Les biais apparaissent souvent lorsqu’un investisseur commence à paniquer, ce qui le pousse à prendre des décisions, telles que vendre lorsque le marché baisse ou courir après une action qui a enregistré des performances exceptionnelles, explique-t-il.

Cela peut également se manifester, par exemple, par le fait de conserver trop longtemps un investissement déficitaire avant d’admettre son erreur et de corriger le tir, ajoute M. Gubic.

«En termes simples, il s’agit de réagir au lieu de suivre un plan», souligne-t-il.

La «mentalité de troupeau»

Brooke Dean dit rencontrer tout le temps des biais chez ses clients.

L’un des plus courants est la mentalité de troupeau, ou le fait de suivre le mouvement, rapporte Mme Dean, gestionnaire de patrimoine principale chez BMD Financial, à Calgary.

Elle donne un exemple récent d’investisseurs allant jusqu’à l’extrême en achetant de l’or alors que le prix de cette matière première atteignait des sommets sans précédent.

«Dès que j’entends dire que les gens achètent des lingots d’or et qu’ils les stockent dans leur cave, c’est généralement à ce moment-là que le marché commence à atteindre son sommet», affirme Mme Dean.

Si vous entendez parler d’une tendance et que tout le monde s’y est déjà mis, «il est probablement trop tard pour acheter quoi que ce soit», ajoute-t-elle.

Selon Mme Dean, le biais de confiance excessive est souvent le plus flagrant chez ses jeunes clients, qu’elle qualifie de l’un des biais «les plus dangereux» chez les investisseurs.

Elle explique que de nombreux jeunes Canadiens se tournent vers les réseaux sociaux, comme Reddit, pour rechercher des conseils d’investissement — et parfois, cela peut bien se passer. Mais il n’y a aucune garantie et cela peut entraîner des pertes.

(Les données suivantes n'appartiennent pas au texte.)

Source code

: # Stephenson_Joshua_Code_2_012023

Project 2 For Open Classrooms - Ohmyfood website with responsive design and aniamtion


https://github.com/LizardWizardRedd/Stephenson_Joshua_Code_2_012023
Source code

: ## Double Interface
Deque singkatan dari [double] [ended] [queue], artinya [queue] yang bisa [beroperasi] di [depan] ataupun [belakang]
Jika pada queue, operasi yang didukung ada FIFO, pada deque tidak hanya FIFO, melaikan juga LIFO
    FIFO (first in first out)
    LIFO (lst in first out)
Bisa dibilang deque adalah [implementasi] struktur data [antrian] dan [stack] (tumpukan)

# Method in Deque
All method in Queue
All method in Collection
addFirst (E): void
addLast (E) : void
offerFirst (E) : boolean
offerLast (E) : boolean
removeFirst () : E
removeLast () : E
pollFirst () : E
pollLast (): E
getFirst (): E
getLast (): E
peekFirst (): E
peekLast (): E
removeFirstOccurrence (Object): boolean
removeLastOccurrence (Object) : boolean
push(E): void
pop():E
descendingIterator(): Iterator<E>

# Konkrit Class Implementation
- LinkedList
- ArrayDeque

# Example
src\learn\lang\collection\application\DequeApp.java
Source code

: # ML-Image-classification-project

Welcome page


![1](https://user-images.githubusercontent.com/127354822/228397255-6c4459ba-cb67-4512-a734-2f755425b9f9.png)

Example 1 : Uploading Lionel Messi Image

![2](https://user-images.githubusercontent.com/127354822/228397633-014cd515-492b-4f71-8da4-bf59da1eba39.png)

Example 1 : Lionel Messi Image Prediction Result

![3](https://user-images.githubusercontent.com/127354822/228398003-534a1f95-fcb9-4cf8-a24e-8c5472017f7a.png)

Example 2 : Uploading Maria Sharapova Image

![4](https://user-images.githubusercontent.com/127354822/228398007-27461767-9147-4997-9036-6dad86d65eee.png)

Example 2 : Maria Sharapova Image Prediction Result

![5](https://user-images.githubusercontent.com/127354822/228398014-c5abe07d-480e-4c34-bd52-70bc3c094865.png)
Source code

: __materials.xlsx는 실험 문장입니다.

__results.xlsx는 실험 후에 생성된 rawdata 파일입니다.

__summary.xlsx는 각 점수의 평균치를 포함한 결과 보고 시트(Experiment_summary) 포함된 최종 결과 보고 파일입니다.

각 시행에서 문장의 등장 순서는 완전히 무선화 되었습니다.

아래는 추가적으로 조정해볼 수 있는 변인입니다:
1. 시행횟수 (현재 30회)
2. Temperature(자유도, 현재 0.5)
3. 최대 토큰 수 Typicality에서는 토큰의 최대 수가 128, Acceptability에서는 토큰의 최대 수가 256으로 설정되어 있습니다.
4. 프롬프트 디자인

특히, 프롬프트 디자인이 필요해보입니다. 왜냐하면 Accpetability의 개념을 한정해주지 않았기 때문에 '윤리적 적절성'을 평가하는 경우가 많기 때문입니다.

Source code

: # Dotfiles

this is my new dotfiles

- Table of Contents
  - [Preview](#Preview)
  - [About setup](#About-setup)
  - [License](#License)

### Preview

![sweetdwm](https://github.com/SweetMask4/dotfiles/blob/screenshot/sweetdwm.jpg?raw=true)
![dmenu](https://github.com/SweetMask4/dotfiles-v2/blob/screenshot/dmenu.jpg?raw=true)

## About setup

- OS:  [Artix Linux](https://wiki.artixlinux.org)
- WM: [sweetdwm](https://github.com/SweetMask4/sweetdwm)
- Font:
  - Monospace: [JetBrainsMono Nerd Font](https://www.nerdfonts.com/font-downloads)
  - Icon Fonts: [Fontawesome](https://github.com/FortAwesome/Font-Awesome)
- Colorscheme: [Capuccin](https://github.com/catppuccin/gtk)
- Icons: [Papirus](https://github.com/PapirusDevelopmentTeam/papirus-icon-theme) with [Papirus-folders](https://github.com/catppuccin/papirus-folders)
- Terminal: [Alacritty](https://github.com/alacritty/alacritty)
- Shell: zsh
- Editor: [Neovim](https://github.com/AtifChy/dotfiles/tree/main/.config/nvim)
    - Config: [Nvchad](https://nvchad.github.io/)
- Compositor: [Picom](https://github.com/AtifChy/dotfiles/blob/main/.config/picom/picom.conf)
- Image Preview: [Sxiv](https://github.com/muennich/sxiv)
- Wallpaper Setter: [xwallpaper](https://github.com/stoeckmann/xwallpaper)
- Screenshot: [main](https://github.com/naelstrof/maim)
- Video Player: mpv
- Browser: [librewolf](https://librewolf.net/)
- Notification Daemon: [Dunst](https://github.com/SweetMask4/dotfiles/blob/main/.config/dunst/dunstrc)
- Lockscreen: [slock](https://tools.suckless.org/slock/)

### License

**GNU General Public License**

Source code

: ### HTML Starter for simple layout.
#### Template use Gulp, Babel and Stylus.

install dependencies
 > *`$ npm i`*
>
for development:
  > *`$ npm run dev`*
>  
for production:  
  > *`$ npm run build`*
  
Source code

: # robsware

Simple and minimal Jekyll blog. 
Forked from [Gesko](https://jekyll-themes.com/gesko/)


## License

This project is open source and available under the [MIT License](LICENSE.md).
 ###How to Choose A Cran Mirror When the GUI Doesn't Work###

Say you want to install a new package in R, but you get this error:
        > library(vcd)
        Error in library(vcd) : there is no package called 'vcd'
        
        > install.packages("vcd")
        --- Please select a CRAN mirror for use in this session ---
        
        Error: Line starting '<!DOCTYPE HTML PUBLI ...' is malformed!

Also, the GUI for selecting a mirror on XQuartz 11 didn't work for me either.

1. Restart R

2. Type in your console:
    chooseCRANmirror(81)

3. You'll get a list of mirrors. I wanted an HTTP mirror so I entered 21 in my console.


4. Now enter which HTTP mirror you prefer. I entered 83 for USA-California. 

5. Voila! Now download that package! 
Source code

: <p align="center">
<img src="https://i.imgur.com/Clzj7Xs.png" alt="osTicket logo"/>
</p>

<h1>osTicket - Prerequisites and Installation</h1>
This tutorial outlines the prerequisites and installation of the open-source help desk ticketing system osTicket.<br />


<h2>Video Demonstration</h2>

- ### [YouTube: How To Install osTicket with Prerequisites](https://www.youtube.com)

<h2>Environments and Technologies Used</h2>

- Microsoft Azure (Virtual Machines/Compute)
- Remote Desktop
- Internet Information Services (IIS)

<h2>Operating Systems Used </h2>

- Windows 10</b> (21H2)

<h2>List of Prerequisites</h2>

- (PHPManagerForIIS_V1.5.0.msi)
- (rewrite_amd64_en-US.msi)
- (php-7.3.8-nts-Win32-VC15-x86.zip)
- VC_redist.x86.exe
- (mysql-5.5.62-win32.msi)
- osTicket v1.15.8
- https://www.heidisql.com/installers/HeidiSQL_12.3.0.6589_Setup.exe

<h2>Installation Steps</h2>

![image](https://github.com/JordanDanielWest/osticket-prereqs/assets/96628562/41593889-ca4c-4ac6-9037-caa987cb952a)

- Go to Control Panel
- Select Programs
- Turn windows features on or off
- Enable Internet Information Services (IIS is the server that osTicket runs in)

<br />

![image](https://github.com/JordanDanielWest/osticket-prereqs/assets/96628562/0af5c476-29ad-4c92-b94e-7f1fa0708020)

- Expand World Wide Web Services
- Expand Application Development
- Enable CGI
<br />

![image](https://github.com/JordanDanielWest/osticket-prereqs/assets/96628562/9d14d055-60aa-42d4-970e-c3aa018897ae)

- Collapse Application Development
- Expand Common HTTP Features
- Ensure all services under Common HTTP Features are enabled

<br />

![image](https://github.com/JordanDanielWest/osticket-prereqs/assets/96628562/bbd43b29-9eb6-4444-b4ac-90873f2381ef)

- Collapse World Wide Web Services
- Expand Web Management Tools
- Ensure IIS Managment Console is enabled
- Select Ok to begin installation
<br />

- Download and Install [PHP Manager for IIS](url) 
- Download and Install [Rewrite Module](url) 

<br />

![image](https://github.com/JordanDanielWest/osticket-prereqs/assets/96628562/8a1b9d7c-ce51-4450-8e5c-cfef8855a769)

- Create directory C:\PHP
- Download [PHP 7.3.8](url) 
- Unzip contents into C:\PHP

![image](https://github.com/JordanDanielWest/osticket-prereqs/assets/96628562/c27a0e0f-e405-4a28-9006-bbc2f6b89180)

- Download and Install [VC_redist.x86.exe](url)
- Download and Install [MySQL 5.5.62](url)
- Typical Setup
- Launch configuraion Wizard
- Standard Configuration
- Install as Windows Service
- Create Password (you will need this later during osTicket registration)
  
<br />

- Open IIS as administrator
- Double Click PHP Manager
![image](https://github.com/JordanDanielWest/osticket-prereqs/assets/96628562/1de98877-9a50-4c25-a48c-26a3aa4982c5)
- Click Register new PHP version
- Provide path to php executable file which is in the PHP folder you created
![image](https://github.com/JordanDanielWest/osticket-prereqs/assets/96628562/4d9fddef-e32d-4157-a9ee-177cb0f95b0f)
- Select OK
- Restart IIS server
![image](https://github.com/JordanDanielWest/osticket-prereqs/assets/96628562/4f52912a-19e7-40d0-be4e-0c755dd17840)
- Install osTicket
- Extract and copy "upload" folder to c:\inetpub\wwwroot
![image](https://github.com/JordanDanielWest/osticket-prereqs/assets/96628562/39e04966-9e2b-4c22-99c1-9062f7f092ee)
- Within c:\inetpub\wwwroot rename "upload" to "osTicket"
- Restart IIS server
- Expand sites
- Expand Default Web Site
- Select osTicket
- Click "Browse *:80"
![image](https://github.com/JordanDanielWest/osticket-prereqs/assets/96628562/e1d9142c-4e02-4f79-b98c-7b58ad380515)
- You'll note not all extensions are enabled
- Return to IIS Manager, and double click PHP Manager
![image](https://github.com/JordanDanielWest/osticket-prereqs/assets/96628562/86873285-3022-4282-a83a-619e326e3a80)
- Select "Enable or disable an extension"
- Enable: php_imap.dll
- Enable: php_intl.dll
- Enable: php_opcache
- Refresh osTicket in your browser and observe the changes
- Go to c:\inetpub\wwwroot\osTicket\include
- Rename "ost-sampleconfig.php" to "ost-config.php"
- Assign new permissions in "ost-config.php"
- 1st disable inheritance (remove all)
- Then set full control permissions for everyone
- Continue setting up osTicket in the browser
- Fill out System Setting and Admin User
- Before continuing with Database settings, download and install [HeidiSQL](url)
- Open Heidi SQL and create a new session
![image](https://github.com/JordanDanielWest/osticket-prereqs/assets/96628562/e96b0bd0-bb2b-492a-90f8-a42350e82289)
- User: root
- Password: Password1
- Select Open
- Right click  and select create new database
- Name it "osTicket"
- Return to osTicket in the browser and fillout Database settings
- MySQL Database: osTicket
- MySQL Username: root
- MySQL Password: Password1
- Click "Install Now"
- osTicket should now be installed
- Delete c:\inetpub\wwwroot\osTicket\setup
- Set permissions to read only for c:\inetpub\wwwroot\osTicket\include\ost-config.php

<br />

Les investisseurs ont généralement tendance à prendre plus de risques après quelques gains, pensant avoir compris le fonctionnement du marché, mais ils finissent par être ramenés à la réalité par leurs expériences et leurs pertes, selon Mme Dean.

Elle ajoute que ce dont ils ont vraiment besoin, c’est d’un portefeuille diversifié plutôt que d’essayer sans cesse de surpasser le marché.

M. Gubic explique que, lorsque ses clients viennent le voir avec des inquiétudes, il est important de reconnaître leurs sentiments et d’en comprendre la cause profonde.

«L’objectif n’est pas vraiment d’éliminer les préjugés, car je dirais que ce n’est pas réaliste, témoigne-t-il. Ce sont nos émotions humaines. Nous allons les ressentir.»

Il s’agit de «ne pas laisser les émotions dicter vos actions», complète-t-il.

L’importance d’un plan

M. Gubic indique qu’un plan financier écrit peut apporter une structure et aider à éviter les biais.

Il précise que ce plan ne doit pas se limiter aux investissements, mais offrir une vision globale des principaux aspects de la vie financière, en intégrant les besoins en matière de fiscalité, de retraite, de succession, de risques et d’assurance aux investissements.

Ashley Agnew, spécialiste du comportement et thérapeute financière certifiée chez Edward Jones, confirme qu’un plan financier complet est un «outil vivant et évolutif» qui peut aider à faire abstraction du bruit ambiant.

«Le cerveau a besoin d’un plan, et une fois que votre système nerveux est apaisé, ce sentiment d’accablement émotionnel diminue et vous pouvez recommencer à faire appel à la logique», dit Mme Agnew.

Pour Mme Agnew, jouer le rôle de l’avocat du diable et remettre en question ses propres convictions peut également aider à contrer ses biais, tels que le biais de confirmation — ou la tendance à valider ce que l’on croit déjà.

Elle ajoute que le simple fait d’être conscient de ce biais peut parfois constituer l’intervention dont vous avez besoin.

«C’est quelque chose que nous pouvons tous faire. Nous pouvons tous tenir un journal de réflexion», recommande Mme Agnew.